Hoje a polícia não pode fazer nada, irmão. Tudo que ela fizer vai sobrar. Eu falo por mim mesmo, trabalhei 28, trabalho na polícia 28 anos. Eu já fui para corregedoria, já fui eu para corregedoria, meu pai, minha mãe, minha mulher, Todo mundo já foi para corregedoria, fora as perseguições internas, né? Nossa, é terrível!

DPDel. Palumbo

Vocês, a sua população não imagina o que que os policiais passam com chefes. Não são líderes, são chefes. Além disso, tem que lutar contra isso também, né? O Basson recentemente tava sendo perseguido lá em Jundiaí. Sim, é um absurdo atrás do outro. Aí muitos policiais são perseguidos por chefes, e quem trabalha, líderes, né? Gente que nunca prendeu nem o dedo na porta.

LBLeandro Basson

Não, que não sabe nem, caga um regra o tempo todo e não deixa o policial trabalhar, e não sabe nem o calor da rua, né?

DPDel. Palumbo

Nunca prenderam nem o dedo na porta.

LBLeandro Basson

Então, enfraqueceram as forças de segurança, as leis são brandas, é só regalia para vagabundo, incentivo para o cara continuar no crime.
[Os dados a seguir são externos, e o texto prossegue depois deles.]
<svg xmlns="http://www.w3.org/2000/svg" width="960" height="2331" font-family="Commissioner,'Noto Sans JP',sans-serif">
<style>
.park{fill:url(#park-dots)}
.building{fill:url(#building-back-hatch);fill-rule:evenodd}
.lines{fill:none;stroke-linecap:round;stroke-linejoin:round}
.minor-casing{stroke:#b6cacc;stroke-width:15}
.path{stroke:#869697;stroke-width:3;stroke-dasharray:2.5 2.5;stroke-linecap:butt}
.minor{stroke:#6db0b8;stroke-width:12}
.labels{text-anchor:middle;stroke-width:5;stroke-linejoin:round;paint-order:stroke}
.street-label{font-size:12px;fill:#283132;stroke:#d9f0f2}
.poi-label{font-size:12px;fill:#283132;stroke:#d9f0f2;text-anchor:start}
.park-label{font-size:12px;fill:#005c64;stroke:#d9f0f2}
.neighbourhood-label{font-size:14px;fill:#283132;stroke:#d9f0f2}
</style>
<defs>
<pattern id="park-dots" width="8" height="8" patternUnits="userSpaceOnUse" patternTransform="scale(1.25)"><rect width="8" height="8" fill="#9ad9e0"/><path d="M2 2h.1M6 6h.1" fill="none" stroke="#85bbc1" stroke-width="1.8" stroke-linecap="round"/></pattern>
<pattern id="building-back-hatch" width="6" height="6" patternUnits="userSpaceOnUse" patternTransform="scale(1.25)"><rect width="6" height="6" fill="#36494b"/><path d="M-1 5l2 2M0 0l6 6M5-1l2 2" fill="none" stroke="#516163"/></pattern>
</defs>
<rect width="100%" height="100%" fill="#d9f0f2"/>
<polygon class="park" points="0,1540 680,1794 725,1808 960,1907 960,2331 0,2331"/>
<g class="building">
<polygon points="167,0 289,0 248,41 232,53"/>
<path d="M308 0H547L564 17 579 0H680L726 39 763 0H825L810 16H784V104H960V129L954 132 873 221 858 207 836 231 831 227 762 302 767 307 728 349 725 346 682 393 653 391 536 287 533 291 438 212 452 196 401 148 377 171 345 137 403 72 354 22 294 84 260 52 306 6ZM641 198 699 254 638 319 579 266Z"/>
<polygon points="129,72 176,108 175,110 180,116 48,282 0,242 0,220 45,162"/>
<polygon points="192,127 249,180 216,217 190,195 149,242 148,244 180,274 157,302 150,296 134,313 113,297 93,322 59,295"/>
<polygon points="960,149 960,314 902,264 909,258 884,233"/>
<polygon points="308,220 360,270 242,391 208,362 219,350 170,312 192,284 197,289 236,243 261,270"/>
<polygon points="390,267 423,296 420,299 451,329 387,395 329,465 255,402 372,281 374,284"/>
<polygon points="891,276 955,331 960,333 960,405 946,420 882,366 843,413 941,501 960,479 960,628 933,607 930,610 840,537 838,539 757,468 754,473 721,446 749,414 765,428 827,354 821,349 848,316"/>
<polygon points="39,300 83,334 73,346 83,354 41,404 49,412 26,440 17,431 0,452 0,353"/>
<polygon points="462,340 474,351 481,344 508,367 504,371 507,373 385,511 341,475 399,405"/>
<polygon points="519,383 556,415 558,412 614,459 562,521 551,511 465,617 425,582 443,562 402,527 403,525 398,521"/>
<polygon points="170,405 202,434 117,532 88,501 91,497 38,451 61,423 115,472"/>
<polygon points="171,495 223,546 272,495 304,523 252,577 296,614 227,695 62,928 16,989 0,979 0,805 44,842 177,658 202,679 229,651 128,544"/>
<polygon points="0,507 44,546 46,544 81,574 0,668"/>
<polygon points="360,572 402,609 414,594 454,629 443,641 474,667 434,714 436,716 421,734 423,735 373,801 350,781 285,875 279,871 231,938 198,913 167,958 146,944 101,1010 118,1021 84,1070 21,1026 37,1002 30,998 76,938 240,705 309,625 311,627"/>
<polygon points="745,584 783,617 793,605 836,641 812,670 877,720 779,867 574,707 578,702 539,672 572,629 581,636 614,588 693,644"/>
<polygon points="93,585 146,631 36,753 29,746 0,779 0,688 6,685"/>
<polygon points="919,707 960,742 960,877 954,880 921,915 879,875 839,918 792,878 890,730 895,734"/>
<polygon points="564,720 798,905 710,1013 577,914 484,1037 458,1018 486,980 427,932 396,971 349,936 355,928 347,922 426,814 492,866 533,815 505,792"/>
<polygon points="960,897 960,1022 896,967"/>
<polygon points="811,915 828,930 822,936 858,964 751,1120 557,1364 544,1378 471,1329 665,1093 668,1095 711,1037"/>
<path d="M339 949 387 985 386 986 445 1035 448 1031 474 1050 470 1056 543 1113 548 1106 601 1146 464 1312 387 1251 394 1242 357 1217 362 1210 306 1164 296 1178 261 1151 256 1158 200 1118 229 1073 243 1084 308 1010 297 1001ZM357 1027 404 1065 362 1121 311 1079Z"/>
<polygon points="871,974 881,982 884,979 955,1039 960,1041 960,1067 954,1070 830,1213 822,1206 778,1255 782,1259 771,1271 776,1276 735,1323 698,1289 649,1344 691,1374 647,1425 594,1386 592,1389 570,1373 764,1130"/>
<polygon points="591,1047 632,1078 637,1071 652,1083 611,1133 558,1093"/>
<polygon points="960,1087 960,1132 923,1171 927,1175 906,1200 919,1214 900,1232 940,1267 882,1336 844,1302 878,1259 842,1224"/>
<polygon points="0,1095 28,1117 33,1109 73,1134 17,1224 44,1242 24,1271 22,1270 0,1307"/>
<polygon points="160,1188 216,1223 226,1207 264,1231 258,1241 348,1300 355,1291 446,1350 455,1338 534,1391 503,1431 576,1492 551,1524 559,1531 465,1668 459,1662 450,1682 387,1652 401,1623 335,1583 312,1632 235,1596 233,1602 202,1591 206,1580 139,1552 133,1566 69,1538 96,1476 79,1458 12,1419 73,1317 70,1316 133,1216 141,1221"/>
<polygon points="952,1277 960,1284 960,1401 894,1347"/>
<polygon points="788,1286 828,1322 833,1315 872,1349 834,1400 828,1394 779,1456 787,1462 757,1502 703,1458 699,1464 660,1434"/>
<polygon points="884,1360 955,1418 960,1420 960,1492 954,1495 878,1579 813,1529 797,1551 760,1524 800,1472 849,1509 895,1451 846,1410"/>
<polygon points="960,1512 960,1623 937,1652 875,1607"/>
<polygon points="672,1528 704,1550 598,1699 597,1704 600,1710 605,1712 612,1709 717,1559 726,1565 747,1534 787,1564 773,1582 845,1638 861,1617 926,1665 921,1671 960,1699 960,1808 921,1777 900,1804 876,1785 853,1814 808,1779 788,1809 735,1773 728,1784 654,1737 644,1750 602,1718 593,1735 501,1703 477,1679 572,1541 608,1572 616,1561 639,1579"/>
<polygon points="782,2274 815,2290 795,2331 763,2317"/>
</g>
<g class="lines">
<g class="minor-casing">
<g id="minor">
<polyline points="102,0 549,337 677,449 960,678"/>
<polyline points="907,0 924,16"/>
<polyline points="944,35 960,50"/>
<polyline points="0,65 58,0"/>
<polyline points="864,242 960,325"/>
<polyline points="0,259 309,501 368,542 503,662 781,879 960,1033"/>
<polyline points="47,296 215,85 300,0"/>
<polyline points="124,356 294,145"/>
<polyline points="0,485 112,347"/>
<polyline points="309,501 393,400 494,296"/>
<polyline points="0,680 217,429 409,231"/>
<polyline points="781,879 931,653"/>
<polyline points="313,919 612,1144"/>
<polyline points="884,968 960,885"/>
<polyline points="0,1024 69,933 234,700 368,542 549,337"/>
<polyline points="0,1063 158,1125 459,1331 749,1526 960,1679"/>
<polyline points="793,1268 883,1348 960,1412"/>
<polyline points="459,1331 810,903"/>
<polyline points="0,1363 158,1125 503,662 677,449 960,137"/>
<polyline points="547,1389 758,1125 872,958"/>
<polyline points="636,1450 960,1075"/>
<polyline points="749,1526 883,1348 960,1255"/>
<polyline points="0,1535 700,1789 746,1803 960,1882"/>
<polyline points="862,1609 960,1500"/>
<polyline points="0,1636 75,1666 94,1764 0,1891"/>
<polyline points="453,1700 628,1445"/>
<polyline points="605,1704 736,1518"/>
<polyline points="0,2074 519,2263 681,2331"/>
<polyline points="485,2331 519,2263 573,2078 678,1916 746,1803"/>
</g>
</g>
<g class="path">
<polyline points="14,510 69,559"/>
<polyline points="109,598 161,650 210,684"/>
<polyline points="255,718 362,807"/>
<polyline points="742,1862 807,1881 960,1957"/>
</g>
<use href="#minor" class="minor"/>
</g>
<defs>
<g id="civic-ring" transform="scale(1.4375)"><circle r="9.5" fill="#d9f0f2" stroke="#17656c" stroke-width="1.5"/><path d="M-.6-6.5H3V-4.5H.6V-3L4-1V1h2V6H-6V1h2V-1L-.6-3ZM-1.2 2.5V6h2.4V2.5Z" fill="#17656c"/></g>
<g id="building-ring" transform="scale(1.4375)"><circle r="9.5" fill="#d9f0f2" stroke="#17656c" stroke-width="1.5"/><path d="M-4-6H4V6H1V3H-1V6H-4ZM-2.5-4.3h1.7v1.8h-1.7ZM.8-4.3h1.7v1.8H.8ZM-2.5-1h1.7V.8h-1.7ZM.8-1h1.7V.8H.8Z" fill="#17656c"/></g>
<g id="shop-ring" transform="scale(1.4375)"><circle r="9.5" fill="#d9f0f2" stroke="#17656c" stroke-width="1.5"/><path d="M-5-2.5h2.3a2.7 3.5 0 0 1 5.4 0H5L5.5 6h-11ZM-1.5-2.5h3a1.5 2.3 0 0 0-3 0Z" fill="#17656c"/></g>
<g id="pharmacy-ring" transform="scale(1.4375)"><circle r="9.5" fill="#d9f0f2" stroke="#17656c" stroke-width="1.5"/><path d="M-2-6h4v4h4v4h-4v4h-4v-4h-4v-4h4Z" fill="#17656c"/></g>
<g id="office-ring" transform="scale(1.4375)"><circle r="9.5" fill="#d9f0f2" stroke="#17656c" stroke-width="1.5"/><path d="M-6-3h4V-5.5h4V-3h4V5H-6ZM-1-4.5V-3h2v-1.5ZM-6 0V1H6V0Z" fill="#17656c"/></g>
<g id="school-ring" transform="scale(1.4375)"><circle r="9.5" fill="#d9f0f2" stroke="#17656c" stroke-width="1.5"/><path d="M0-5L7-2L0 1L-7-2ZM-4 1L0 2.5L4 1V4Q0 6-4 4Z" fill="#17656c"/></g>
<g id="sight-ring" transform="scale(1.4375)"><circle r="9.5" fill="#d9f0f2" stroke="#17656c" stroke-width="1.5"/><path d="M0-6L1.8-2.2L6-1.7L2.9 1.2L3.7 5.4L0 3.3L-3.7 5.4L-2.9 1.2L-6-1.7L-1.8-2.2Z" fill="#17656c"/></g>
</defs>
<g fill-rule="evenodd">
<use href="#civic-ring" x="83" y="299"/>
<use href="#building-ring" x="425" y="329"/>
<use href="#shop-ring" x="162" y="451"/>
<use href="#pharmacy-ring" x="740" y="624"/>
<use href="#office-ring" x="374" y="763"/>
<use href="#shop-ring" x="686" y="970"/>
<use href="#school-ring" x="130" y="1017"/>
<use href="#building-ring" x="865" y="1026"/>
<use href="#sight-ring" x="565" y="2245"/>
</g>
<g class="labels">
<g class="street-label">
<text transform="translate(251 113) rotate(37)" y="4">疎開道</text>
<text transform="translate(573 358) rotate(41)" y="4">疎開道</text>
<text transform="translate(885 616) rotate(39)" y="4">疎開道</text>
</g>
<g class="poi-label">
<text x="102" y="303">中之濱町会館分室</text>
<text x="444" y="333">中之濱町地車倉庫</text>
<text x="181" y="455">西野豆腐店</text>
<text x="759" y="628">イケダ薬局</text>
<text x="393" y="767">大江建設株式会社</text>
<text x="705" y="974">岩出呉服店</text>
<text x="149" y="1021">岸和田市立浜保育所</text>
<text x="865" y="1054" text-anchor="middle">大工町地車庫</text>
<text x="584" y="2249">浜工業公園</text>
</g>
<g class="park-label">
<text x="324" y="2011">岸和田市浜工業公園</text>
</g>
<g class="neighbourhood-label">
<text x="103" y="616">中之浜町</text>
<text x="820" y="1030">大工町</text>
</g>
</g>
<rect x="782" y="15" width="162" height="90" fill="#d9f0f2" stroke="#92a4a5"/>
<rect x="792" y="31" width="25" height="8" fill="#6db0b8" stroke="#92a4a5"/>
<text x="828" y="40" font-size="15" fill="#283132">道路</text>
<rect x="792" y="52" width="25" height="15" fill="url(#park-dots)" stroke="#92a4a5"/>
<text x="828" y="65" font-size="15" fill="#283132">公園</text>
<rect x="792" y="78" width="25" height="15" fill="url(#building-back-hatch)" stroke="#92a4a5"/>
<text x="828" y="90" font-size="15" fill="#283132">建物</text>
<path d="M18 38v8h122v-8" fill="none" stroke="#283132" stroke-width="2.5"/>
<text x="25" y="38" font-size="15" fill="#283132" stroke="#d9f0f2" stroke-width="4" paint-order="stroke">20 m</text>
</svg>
E é isso aí, ó, quem tá financiando tudo hoje, tem muita gente séria na polícia também, né, que é da Polícia Federal, tá identificando aí. É só ir na Faria Lima lá, que a cada 3 escritórios um é dos caras do primeiro comando.

?Voz B

Tem uma pergunta aqui do Jesus Cristo Santo Santo.

LBLeandro Basson

Glória a Deus, irmão!

?Voz B

Pois é, ele mandou a seguinte pergunta: por que não tem o número de WhatsApp da polícia para fazer denúncias?

DPDel. Palumbo

Porque tem o 90, tem o 81. Isso, você pode fazer pelo 181. E muita gente, algumas delegacias usam WhatsApp lá na Diz de Ribeirão Preto, que é a delegacia que combate o tráfico de drogas. Eles acabam utilizando este número porque é específico para combater o tráfico de drogas. Aliás, um abraço para o meu amigo Eduardo Martinez, um grande amigo meu de infância, delegado de polícia lá de Ribeirão Preto.

LBLeandro Basson

E tem online, né, Palomo, também, né?

DPDel. Palumbo

Sim, você pode fazer a denúncia por 181, é segura, você não precisa se identificar, entendeu? Você pode fazer essa denúncia com segurança total porque ninguém vai te identificar.

?Voz B

Tem a pergunta aqui da Marília Teodoro Brás, ela tá perguntando por que não temos leis mais rígidas contra os jovens infratores que fazem tantas atrocidades e nunca ficam presos?

LBLeandro Basson

Que a gente falou, né, a fim da maioridade penal, né, redução da maioridade penal. Você é a favor disso, Paloma?

DPDel. Palumbo

Também sou a favor de reduzir a maioridade penal, colocar esses menores para trabalharem, né. Eu tenho até um projeto, né, porque é tão difícil diminuir a maioridade penal. Então tá bom ficar prendido 15 anos, porque no fundo é tudo cadeia, né. Mas é uma dificuldade tremenda para passar. Fiscalize o seu político, veja se ele fala uma coisa e vota outra, como eu falei aqui no começo do podcast, que a gente começa a melhorar um pouco esse sistema.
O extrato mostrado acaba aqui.